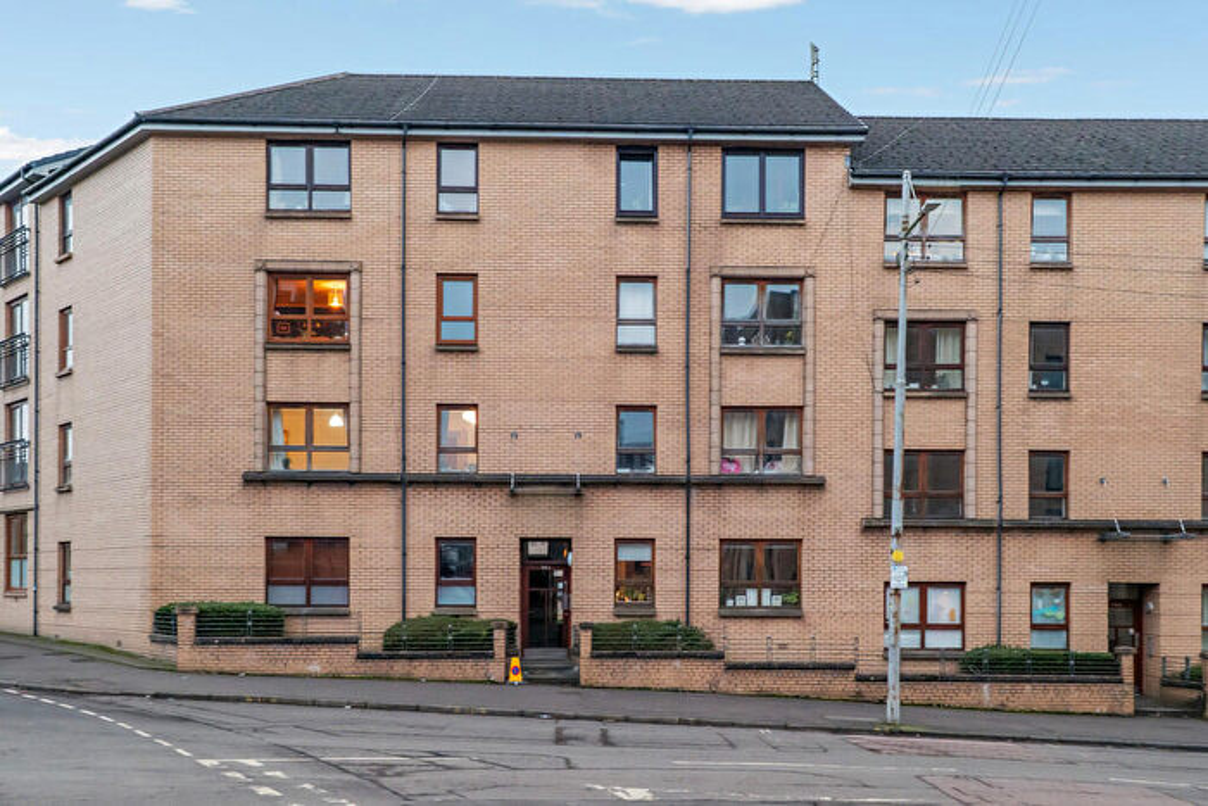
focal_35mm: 35
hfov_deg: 54.4
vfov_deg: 37.9
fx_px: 1175
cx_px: 604
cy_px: 403
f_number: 5.6
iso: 5000
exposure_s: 1/50
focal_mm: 35
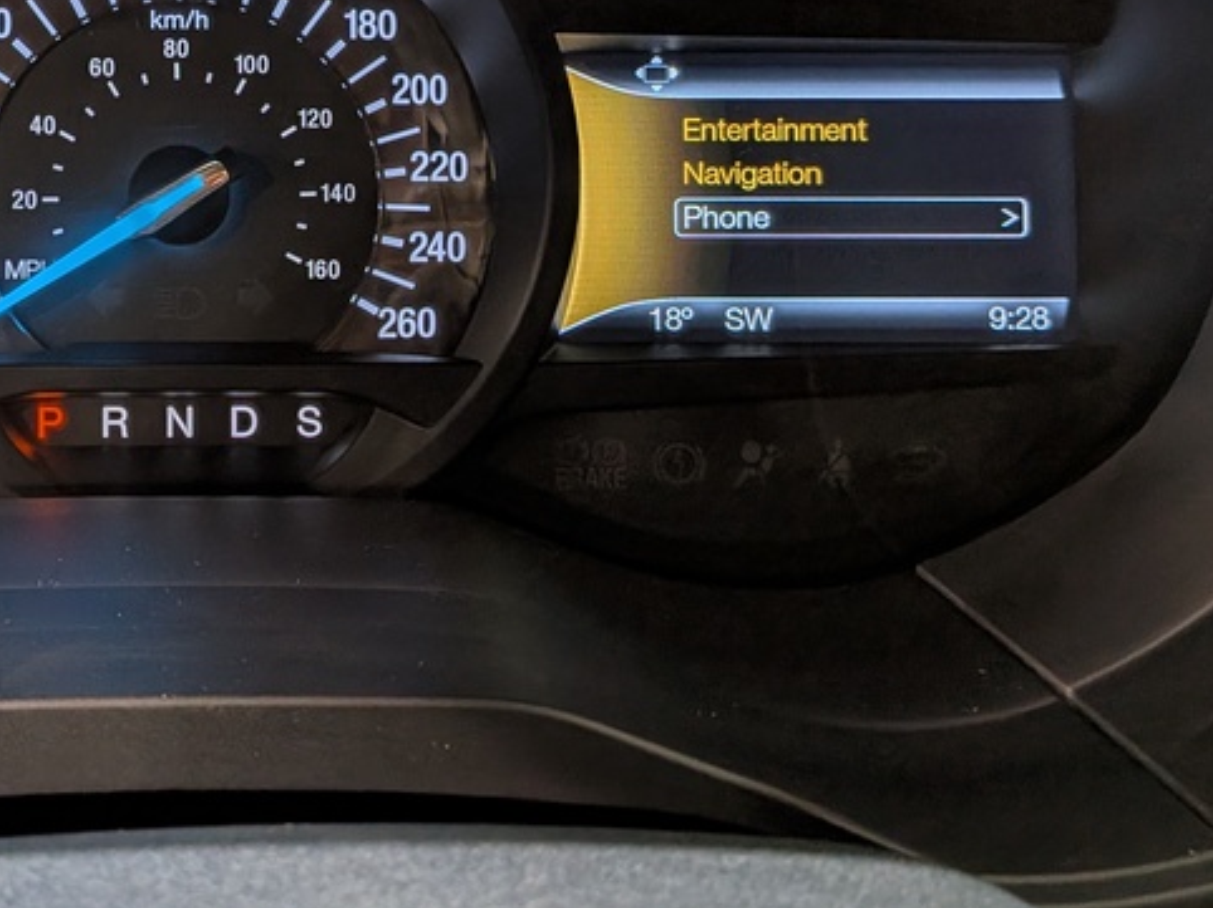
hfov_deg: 35.8
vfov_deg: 27.9
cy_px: 179
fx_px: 1786
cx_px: 176
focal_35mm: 51
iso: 30
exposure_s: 1/120
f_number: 1.7
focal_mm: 4.53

--------------------

Exactly the lines from the one containing "vfov_deg: 27.9" through the last line of the records are to be transcribed, both endpoints included.

## Response to this exercise
vfov_deg: 27.9
cy_px: 179
fx_px: 1786
cx_px: 176
focal_35mm: 51
iso: 30
exposure_s: 1/120
f_number: 1.7
focal_mm: 4.53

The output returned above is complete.